** Given records follows **

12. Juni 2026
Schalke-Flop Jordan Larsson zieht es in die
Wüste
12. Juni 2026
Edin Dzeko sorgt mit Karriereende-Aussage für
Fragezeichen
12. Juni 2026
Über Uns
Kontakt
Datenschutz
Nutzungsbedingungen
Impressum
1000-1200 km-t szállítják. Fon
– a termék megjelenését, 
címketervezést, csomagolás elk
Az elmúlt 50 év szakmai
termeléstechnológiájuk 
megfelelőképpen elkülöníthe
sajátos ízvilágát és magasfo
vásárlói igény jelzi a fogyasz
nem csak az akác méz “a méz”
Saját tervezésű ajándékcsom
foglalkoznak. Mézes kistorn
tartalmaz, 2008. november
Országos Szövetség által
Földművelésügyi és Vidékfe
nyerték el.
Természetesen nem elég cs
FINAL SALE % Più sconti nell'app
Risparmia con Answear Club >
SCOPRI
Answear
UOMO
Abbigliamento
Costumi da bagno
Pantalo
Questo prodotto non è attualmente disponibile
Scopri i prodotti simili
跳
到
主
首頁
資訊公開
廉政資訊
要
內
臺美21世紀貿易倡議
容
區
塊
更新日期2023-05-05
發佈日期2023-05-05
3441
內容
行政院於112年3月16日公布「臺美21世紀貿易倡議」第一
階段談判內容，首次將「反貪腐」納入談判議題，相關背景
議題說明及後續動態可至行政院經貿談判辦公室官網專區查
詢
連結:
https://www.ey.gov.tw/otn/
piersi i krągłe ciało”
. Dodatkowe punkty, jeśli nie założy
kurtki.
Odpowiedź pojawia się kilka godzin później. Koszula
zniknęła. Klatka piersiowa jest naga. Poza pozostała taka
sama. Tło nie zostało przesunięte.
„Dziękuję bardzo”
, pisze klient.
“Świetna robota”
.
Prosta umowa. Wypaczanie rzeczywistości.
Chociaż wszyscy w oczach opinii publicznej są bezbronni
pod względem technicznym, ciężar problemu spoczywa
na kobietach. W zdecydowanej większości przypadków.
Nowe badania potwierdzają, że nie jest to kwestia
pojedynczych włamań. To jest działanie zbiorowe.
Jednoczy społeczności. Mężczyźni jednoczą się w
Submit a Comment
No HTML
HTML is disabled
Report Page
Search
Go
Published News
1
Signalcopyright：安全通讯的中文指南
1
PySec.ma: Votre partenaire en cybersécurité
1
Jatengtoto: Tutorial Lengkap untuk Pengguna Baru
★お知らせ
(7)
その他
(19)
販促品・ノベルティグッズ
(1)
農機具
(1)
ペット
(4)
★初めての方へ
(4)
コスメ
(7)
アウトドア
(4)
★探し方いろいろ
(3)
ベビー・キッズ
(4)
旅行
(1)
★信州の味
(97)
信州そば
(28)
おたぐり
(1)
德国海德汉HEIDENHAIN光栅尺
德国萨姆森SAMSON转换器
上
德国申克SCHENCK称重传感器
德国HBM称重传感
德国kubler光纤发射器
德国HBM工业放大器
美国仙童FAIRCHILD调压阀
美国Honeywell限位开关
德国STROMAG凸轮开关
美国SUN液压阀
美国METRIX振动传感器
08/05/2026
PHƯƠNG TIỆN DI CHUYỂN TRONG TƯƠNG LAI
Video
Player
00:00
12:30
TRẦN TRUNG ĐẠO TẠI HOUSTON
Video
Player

** End of Given records **

Written task —
Take the lines from the first line of the listing to the line containing "Földművelésügyi és Vidékfe". Please print them exactly, ends included, with nothing else.

Output below —
12. Juni 2026
Schalke-Flop Jordan Larsson zieht es in die
Wüste
12. Juni 2026
Edin Dzeko sorgt mit Karriereende-Aussage für
Fragezeichen
12. Juni 2026
Über Uns
Kontakt
Datenschutz
Nutzungsbedingungen
Impressum
1000-1200 km-t szállítják. Fon
– a termék megjelenését, 
címketervezést, csomagolás elk
Az elmúlt 50 év szakmai
termeléstechnológiájuk 
megfelelőképpen elkülöníthe
sajátos ízvilágát és magasfo
vásárlói igény jelzi a fogyasz
nem csak az akác méz “a méz”
Saját tervezésű ajándékcsom
foglalkoznak. Mézes kistorn
tartalmaz, 2008. november
Országos Szövetség által
Földművelésügyi és Vidékfe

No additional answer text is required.